Tau proteotasis in Alzheimer's disease.

Abstract

Tau protein accumulation is one of the characteristic features of Alzheimer's disease (AD). Their accumulation is driven by the formation of intermediate toxic oligomers of Tau to the highly ordered neurofibrillary tangles. Cellular machineries engage different types of proteins such as, chaperone-co-chaperones complex, ubiquitin, kinases, proteases etc., to clear the aberrantly accumulated Tau protein which otherwise would cause neuronal death. In the milieu of proteotoxicity, it would be significant for the cell to follow a specific path for Tau clearance. Under this circumstance, cells express key proteins and other accessory proteins specific to the pathway.
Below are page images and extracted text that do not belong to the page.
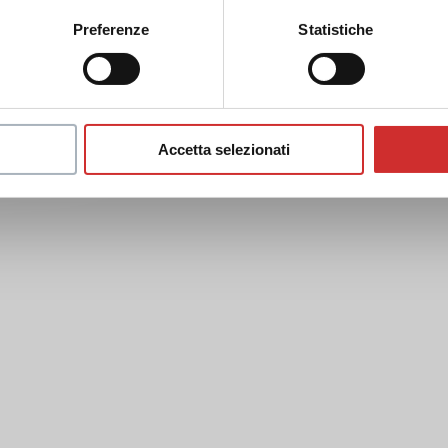
Preferenze
Statistiche
Accetta selezionati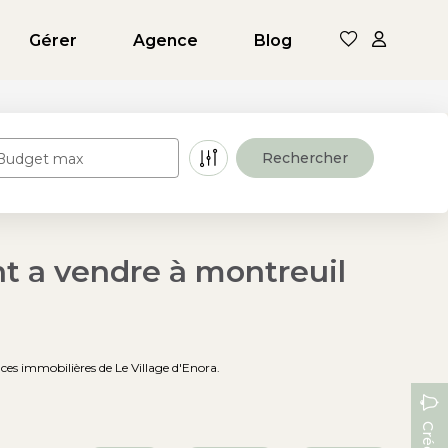
Gérer
Agence
Blog
Budget max
t a vendre à montreuil
es immobilières de Le Village d'Enora.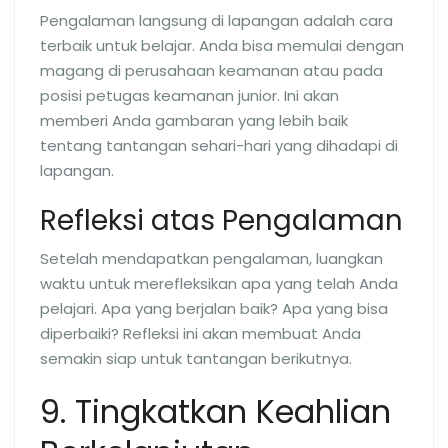
Pengalaman langsung di lapangan adalah cara
terbaik untuk belajar. Anda bisa memulai dengan
magang di perusahaan keamanan atau pada
posisi petugas keamanan junior. Ini akan
memberi Anda gambaran yang lebih baik
tentang tantangan sehari-hari yang dihadapi di
lapangan.
Refleksi atas Pengalaman
Setelah mendapatkan pengalaman, luangkan
waktu untuk merefleksikan apa yang telah Anda
pelajari. Apa yang berjalan baik? Apa yang bisa
diperbaiki? Refleksi ini akan membuat Anda
semakin siap untuk tantangan berikutnya.
9. Tingkatkan Keahlian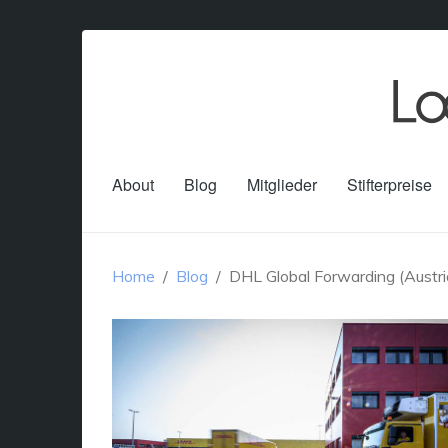
About
Blog
Mitglieder
Stifterpreise
Home
Blog
DHL Global Forwarding (Austr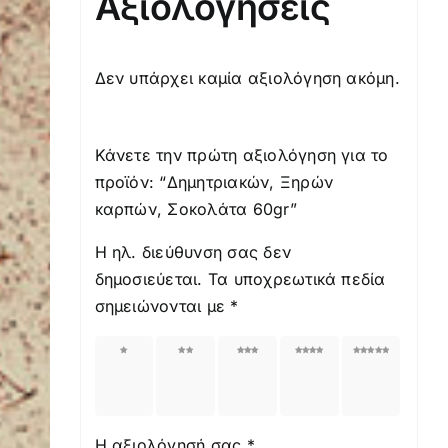
Αξιολογήσεις
Δεν υπάρχει καμία αξιολόγηση ακόμη.
Κάνετε την πρώτη αξιολόγηση για το
προϊόν: “Δημητριακών, Ξηρών
καρπών, Σοκολάτα 60gr”
Η ηλ. διεύθυνση σας δεν
δημοσιεύεται.
Τα υποχρεωτικά πεδία
σημειώνονται με
*
1
2
3
4
5
από
από
από
από
από
5
5
5
5
5
αστέρια
αστέρια
αστέρια
αστέρια
αστέρια
Η αξιολόγησή σας
*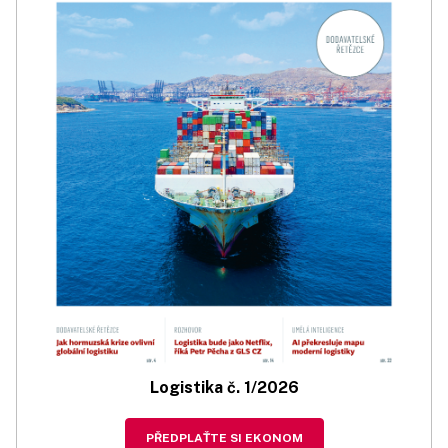
Logistika č. 1/2026
PŘEDPLAŤTE SI EKONOM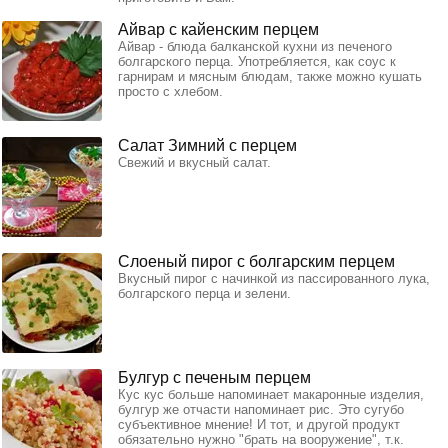
Айвар с кайенским перцем
Айвар - блюда балканской кухни из печеного
болгарского перца. Употребляется, как соус к
гарнирам и мясным блюдам, также можно кушать
просто с хлебом.
Салат Зимний с перцем
Свежий и вкусный салат.
Слоеный пирог с болгарским перцем
Вкусный пирог с начинкой из пассированного лука,
болгарского перца и зелени.
Булгур с печеным перцем
Кус кус больше напоминает макаронные изделия,
булгур же отчасти напоминает рис. Это сугубо
субъективное мнение! И тот, и другой продукт
обязательно нужно "брать на вооружение", т.к.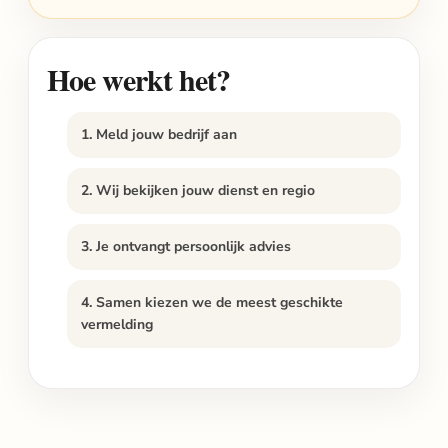
Hoe werkt het?
1. Meld jouw bedrijf aan
2. Wij bekijken jouw dienst en regio
3. Je ontvangt persoonlijk advies
4. Samen kiezen we de meest geschikte
vermelding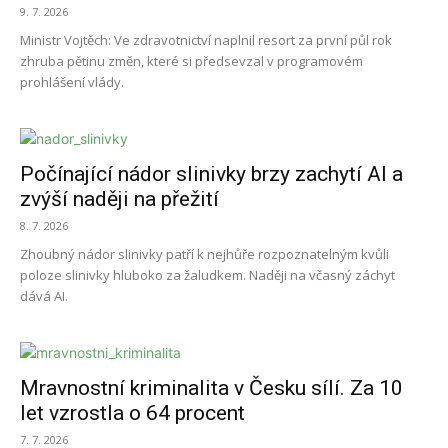
9. 7. 2026
Ministr Vojtěch: Ve zdravotnictví naplnil resort za první půl rok
zhruba pětinu změn, které si předsevzal v programovém
prohlášení vlády.
Počínající nádor slinivky brzy zachytí AI a
zvýší naději na přežití
8. 7. 2026
Zhoubný nádor slinivky patří k nejhůře rozpoznatelným kvůli
poloze slinivky hluboko za žaludkem. Naději na včasný záchyt
dává AI.
Mravnostní kriminalita v Česku sílí. Za 10
let vzrostla o 64 procent
7. 7. 2026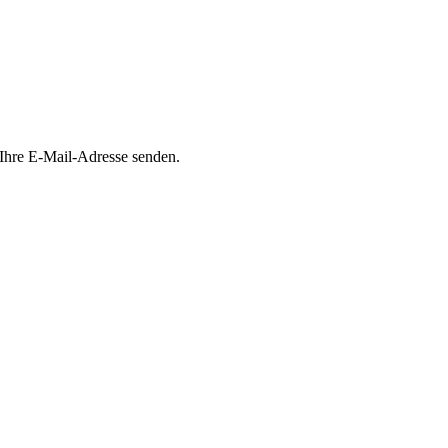
 Ihre E-Mail-Adresse senden.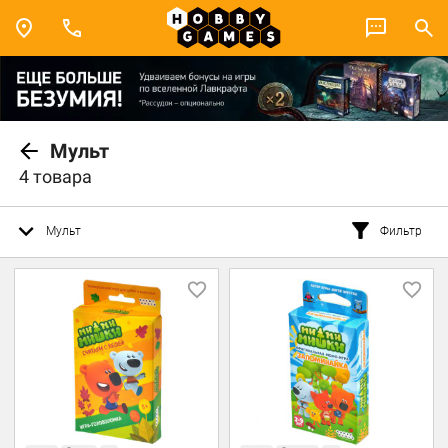
Мульт
4 товара
Мульт
Фильтр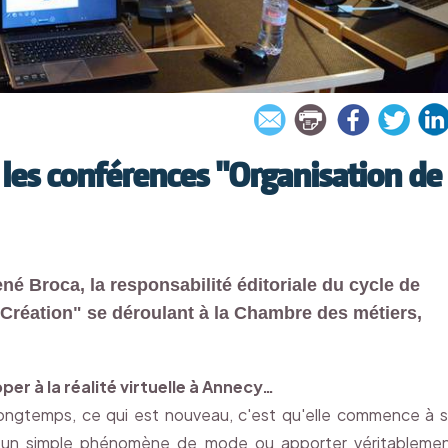
 les conférences "Organisation de
é Broca, la responsabilité éditoriale du cycle de
Création" se déroulant à la Chambre des métiers,
r à la réalité virtuelle à Annecy…
ès longtemps, ce qui est nouveau, c'est qu'elle commence à 
er un simple phénomène de mode ou apporter véritableme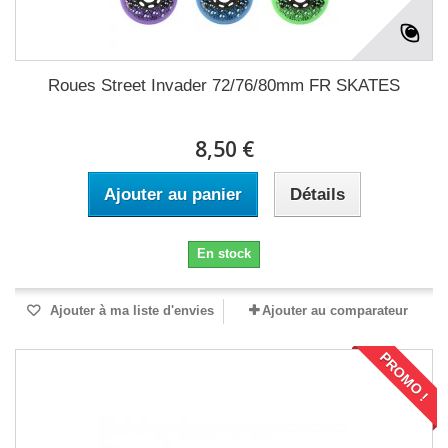
Roues Street Invader 72/76/80mm FR SKATES
8,50 €
Ajouter au panier
Détails
En stock
Ajouter à ma liste d'envies
Ajouter au comparateur
PROMO !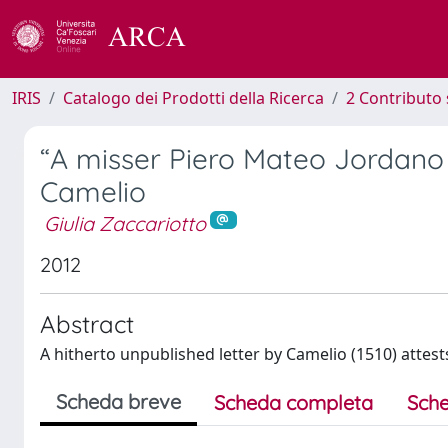
IRIS
Catalogo dei Prodotti della Ricerca
2 Contributo 
“A misser Piero Mateo Jordano 
Camelio
Giulia Zaccariotto
2012
Abstract
A hitherto unpublished letter by Camelio (1510) attes
Scheda breve
Scheda completa
Sche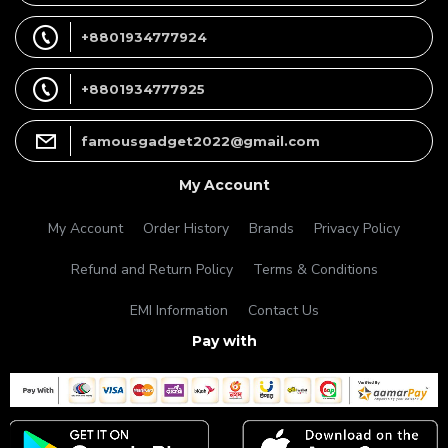
+8801934777924
+8801934777925
famousgadget2022@gmail.com
My Account
My Account
Order History
Brands
Privacy Policy
Refund and Return Policy
Terms & Conditions
EMI Information
Contact Us
Pay with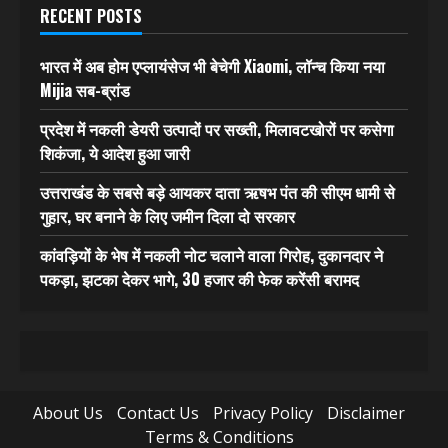
RECENT POSTS
भारत में अब होम एप्लायंसेज भी बेचेगी Xiaomi, लॉन्च किया नया
Mijia सब-ब्रांड
प्रदेश में नकली डेयरी उत्पादों पर सख्ती, मिलावटखोरों पर कसेगा
शिकंजा, ये आदेश हुआ जारी
उत्तराखंड के सबसे बड़े आयकर दाता ऋषभ पंत की सीएम धामी से
गुहार, घर बनाने के लिए जमीन दिला दो सरकार
कांवड़ियों के भेष में नकली नोट चलाने वाला गिरोह, दुकानदार ने
पकड़ा, झटका देकर भागे, 30 हजार की फेक करेंसी बरामद
About Us
Contact Us
Privacy Policy
Disclaimer
Terms & Conditions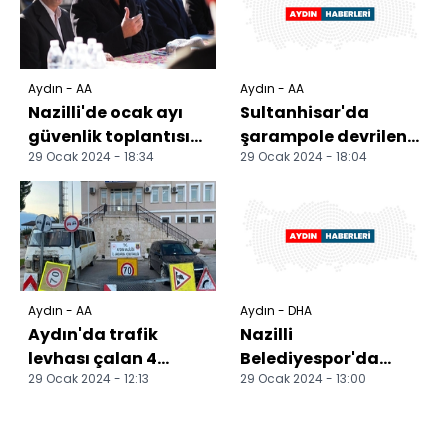
Aydın - AA
Aydın - AA
Nazilli'de ocak ayı
Sultanhisar'da
güvenlik toplantısı
şarampole devrilen
29 Ocak 2024 - 18:34
29 Ocak 2024 - 18:04
yapıldı
otomobildeki 4 kişi
yaralandı
Aydın - AA
Aydın - DHA
Aydın'da trafik
Nazilli
levhası çalan 4
Belediyespor'da
29 Ocak 2024 - 12:13
29 Ocak 2024 - 13:00
şüpheli yakalandı
Kağan Bağış bitiyor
This is known to be dependent on the post-translational modifications and mutations associated with Tau. The processes involved maintenance of proteins homeostasis in cells collectively called proteostasis. The proteostasis involve the synthesis of proteins by ribosomes, protein folding mostly by chaperons and the degradation of improperly folded or unwanted proteins. Autophagy is the mechanism to eradicate unwanted, non-functional and toxic proteins from the cell. Proteostasis plays a pivotal role in maintaining the normal cellular environment in the expense of considerable amount of energy. AD is the prevalent type of dementia associated with aging, which is characterized by aggregation of Tau.